• **What needs to be done**
Rewrite the records from the line with "Propojení expertů přitom" up to and including the line with "které zveřejníme, jako rady a tipy pro naše", substituting "druhým" for "třetím" and keeping everything else unchanged. Give only those lines.

╭─ Records provided

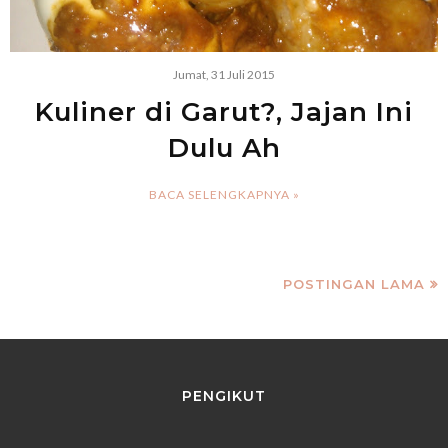
Jumat, 31 Juli 2015
Kuliner di Garut?, Jajan Ini
Dulu Ah
BACA SELENGKAPNYA »
POSTINGAN LAMA
PENGIKUT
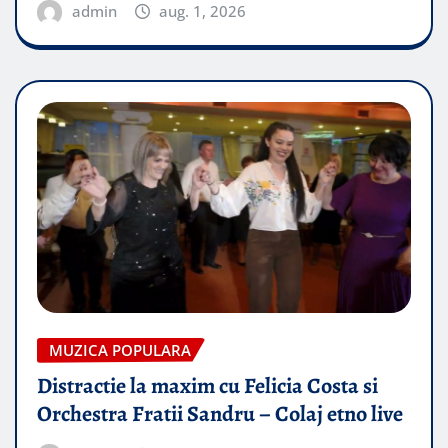
admin
aug. 1, 2026
MUZICA POPULARA
Distractie la maxim cu Felicia Costa si
Orchestra Fratii Sandru – Colaj etno live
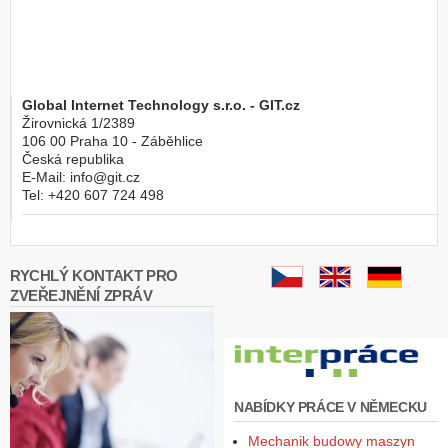
Global Internet Technology s.r.o. - GIT.cz
Žirovnická 1/2389
106 00
Praha 10 - Záběhlice
Česká republika
E-Mail:
info@git.cz
Tel:
+420 607 724 498
RYCHLÝ KONTAKT PRO
ZVEŘEJNĚNÍ ZPRÁV
NABÍDKY PRÁCE V NĚMECKU
Mechanik budowy maszyn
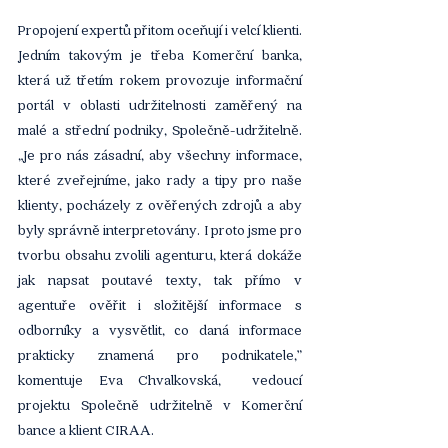
Propojení expertů přitom oceňují i velcí klienti. 
Jedním takovým je třeba Komerční banka, 
která už třetím rokem provozuje informační 
portál v oblasti udržitelnosti zaměřený na 
malé a střední podniky, Společně-udržitelně. 
„Je pro nás zásadní, aby všechny informace, 
které zveřejníme, jako rady a tipy pro naše 
klienty, pocházely z ověřených zdrojů a aby 
byly správně interpretovány. I proto jsme pro 
tvorbu obsahu zvolili agenturu, která dokáže 
jak napsat poutavé texty, tak přímo v 
agentuře ověřit i složitější informace s 
odborníky a vysvětlit, co daná informace 
prakticky znamená pro podnikatele,” 
komentuje Eva Chvalkovská,  vedoucí 
projektu Společně udržitelně v Komerční 
bance a klient CIRAA.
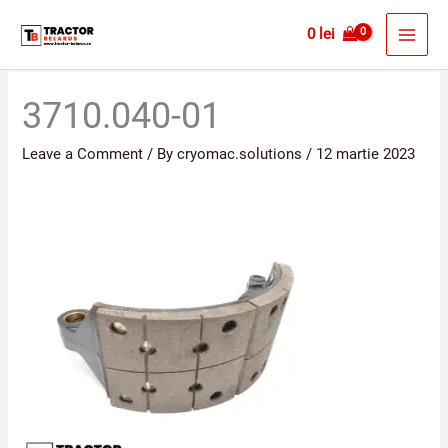
Skip
MAI
0
lei
to
MEN
content
3710.040-01
Leave a Comment
/ By
cryomac.solutions
/
12 martie 2023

╰─

• **Your solution**
Propojení expertů přitom oceňují i velcí klienti. 
Jedním takovým je třeba Komerční banka, 
která už druhým rokem provozuje informační 
portál v oblasti udržitelnosti zaměřený na 
malé a střední podniky, Společně-udržitelně. 
„Je pro nás zásadní, aby všechny informace, 
které zveřejníme, jako rady a tipy pro naše 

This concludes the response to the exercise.